Exercise passage:
However, this is not a requirement to utilizing the features
described herein.
[0053] In an embodiment, compiler 102 receives as input the source
code files 101 and converts the source code files 101 into class
files 103 that are in a format expected by the virtual machine 104.
For example, in the context of the JVM, Chapter 4 of the Java
Virtual Machine Specification defines a particular class file
format to which the class files 103 are expected to adhere. In some
embodiments, the class files 103 contain the virtual machine
instructions that have been converted from the source code files
101. However, in other embodiments, the class files 103 may contain
other structures as well, such as tables identifying constant
values and/or metadata related to various structures (classes,
fields, methods, and so forth).
[0054] The following discussion will assume that each of the class
files 103 represents a respective "class" defined in the source
code files 101 (or dynamically generated by the compiler
102/virtual machine 104). However, the aforementioned assumption is
not a strict requirement and will depend on the implementation of
the virtual machine 104. Thus, the techniques described herein may
still be performed regardless of the exact format of the class
files 103. In some embodiments, the class files 103 are divided
into one or more "libraries" or "packages", each of which includes
a collection of classes that provide related functionality. For
example, a library may contain one or more class files that
implement input/output (I/O) operations, mathematics tools,
cryptographic techniques, graphics utilities, and so forth.
Further, some classes (or fields/methods within those classes) may
include access restrictions that limit their use to within a
particular class/library/package or to classes with appropriate
permissions.
2.1 Example Class File Structure
[0055] FIG. 2 illustrates an example structure for a class file 200
in block diagram form according to an embodiment. In order to
provide clear examples, the remainder of the disclosure assumes
that the class files 103 of the computing architecture 100 adhere
to the structure of the example class file 200 described in this
section. However, in a practical environment, the structure of the
class file 200 will be dependent on the implementation of the
virtual machine 104. Further, one or more features discussed herein
may modify the structure of the class file 200 to, for example, add
additional structure types. Therefore, the exact structure of the
class file 200 is not critical to the techniques described herein.
For the purposes of Section 2.1, "the class" or "the present class"
refers to the class represented by the class file 200.
[0056] In FIG. 2, the class file 200 includes a constant table 201,
field structures 208, class metadata 204, and method structures
209.

(Stored data)
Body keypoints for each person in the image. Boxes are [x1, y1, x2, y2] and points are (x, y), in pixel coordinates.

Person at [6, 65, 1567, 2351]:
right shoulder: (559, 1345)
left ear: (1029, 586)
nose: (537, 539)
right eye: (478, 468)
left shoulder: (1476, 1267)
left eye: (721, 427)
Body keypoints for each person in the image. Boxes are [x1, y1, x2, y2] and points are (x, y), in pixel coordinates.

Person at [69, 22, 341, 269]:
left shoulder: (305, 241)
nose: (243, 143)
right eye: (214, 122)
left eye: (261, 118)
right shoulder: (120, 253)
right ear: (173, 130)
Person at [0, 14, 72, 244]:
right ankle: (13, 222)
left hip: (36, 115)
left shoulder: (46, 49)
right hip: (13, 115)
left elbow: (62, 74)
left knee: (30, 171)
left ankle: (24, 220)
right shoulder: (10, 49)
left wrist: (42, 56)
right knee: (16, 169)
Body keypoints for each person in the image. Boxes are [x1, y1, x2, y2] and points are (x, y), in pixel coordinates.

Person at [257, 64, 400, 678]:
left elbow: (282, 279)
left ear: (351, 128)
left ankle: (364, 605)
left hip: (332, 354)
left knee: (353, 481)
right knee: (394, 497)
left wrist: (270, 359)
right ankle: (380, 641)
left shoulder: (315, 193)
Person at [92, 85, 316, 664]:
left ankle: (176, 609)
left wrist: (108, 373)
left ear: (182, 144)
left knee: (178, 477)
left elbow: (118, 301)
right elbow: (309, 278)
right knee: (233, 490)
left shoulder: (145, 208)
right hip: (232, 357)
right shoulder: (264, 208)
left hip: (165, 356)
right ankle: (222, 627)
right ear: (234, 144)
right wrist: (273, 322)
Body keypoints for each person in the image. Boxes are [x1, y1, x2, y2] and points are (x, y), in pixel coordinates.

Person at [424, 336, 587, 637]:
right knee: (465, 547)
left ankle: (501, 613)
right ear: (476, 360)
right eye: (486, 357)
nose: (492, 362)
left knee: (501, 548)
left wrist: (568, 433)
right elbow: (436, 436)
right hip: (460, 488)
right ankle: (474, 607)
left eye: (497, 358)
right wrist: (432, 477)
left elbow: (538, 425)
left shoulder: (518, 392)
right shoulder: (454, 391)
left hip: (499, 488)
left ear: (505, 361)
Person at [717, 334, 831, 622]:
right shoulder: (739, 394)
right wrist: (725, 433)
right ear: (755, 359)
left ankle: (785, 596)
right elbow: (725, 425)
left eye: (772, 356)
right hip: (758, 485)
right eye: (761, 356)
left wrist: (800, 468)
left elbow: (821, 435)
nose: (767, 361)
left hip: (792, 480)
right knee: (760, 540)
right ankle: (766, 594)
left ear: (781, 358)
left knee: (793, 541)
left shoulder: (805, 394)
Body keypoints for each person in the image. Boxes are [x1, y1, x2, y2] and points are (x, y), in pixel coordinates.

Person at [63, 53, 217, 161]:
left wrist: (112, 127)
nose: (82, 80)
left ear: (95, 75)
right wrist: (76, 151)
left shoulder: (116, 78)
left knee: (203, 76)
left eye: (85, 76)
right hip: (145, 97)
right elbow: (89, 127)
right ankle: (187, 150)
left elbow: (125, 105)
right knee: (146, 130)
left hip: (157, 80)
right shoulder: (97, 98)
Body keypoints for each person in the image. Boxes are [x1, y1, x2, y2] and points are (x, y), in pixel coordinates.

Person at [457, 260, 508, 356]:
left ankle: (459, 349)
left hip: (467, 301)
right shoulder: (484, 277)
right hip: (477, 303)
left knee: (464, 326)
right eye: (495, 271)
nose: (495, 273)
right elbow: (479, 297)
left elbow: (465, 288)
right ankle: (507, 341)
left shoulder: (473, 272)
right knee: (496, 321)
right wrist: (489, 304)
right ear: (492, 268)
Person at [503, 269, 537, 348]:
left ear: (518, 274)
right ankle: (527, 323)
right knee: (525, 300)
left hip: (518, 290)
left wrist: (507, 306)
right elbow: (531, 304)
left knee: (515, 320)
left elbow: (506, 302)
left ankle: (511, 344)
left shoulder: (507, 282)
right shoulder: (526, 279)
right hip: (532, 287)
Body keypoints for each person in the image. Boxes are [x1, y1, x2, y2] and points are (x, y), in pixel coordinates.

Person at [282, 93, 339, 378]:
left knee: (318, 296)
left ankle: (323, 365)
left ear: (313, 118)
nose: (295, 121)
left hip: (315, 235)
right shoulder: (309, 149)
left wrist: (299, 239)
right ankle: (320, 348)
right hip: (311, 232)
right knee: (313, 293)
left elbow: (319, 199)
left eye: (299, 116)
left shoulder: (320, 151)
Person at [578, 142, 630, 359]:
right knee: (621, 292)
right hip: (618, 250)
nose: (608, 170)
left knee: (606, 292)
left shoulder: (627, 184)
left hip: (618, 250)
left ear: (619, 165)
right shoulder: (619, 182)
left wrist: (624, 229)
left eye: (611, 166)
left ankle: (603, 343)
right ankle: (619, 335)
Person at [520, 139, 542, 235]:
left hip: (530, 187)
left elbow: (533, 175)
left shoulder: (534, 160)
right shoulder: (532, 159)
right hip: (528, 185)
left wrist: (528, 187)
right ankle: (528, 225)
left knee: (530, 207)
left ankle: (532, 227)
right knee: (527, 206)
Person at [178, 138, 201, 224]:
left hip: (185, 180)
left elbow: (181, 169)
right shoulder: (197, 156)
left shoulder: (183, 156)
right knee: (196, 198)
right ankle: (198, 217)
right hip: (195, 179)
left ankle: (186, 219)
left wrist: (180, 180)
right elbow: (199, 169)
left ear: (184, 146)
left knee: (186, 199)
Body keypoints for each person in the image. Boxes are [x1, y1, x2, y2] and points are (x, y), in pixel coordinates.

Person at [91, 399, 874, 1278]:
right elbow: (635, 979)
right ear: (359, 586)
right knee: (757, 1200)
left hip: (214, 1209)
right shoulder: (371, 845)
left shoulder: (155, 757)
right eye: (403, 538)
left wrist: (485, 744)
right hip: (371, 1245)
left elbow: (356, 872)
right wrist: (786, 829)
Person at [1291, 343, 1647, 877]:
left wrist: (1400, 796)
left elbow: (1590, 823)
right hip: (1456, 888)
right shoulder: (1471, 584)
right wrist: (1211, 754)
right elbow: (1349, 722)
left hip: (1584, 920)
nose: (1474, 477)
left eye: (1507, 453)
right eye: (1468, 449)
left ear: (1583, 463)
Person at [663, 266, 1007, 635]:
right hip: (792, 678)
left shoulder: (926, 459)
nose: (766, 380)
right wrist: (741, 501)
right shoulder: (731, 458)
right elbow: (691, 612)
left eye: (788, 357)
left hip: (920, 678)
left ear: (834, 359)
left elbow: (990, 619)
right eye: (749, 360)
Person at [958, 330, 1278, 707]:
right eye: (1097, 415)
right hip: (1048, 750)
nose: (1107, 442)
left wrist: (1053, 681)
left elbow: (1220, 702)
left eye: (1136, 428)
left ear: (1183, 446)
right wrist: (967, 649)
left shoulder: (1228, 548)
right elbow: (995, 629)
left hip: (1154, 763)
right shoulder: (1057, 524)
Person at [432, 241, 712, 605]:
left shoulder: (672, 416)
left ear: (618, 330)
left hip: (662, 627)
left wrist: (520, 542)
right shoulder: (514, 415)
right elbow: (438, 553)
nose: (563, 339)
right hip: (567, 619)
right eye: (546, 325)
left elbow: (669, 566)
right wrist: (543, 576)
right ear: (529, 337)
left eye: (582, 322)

Required work:
Pick up the passage on class files and the virtual machine after its final sentence and continue it.

Task answer:
[0057] In an embodiment, the constant table 201 is a data structure
which, among other functions, acts as a symbol table for the class.
For example, the constant table 201 may store data related to the
various identifiers used in the source code files 101 such as type,
scope, contents, and/or location. The constant table 201 has
entries for value structures 202 (representing constant values of
type int, long, double, float, byte, string, and so forth), class
information structures 203, name and type information structures
205, field reference structures 206, and method reference
structures 207 derived from the source code files 101 by the
compiler 102. In an embodiment, the constant table 201 is
implemented as an array that maps an index i to structure j.
However, the exact implementation of the constant table 201 is not
critical.
[0058] In some embodiments, the entries of the constant table 201
include structures which index other constant table 201 entries.
For example, an entry for one of the value structures 202
representing a string may hold a tag identifying its "type" as
string and an index to one or more other value structures 202 of
the constant table 201 storing char, byte or int values
representing the ASCII characters of the string.
[0059] In an embodiment, field reference structures 206 of the
constant table 201 hold an index into the constant table 201 to one
of the class information structures 203 representing the class
defining the field and an index into the constant table 201 to one
of the name and type information structures 205 that provides the
name and descriptor of the field. Method reference structures 207
of the constant table 201 hold an index into the constant table 201
to one of the class information structures 203 representing the
class defining the method and an index into the constant table 201
to one of the name and type information structures 205 that
provides the name and descriptor for the method. The class
information structures 203 hold an index into the constant table
201 to one of the value structures 202 holding the name of the
associated class. The name and type information structures 205 hold
an index into the constant table 201 to one of the value structures
202 storing the name of the field/method and an index into the
constant table 201 to one of the value structures 202 storing the
descriptor.
[0060] In an embodiment, class metadata 204 includes metadata for
the class, such as version number(s), number of entries in the
constant pool, number of fields, number of methods, access flags
(whether the class is public, private, final, abstract, etc.), an
index to one of the class information structures 203 of the
constant table 201 that identifies the present class, an index to
one of the class information structures 203 of the constant table
201 that identifies the superclass (if any), and so forth.
[0061] In an embodiment, the field structures 208 represent a set
of structures that identifies the various fields of the class. The
field structures 208 store, for each field of the class, accessor
flags for the field (whether the field is static, public, private,
final, etc.), an index into the constant table 201 to one of the
value structures 202 that holds the name of the field, and an index
into the constant table 201 to one of the value structures 202 that
holds a descriptor of the field.
[0062] In an embodiment, the method structures 209 represent a set
of structures that identifies the various methods of the class. The
method structures 209 store, for each method of the class, accessor
flags for the method (e.g. whether the method is static, public,
private, synchronized, etc.), an index into the constant table 201
to one of the value structures 202 that holds the name of the
method, an index into the constant table 201 to one of the value
structures 202 that holds the descriptor of the method, and the
virtual machine instructions that correspond to the body of the
method as defined in the source code files 101.
[0063] In an embodiment, a descriptor represents a type of a field
or method. For example, the descriptor may be implemented as a
string adhering to a particular syntax. While the exact syntax is
not critical, a few examples are described below.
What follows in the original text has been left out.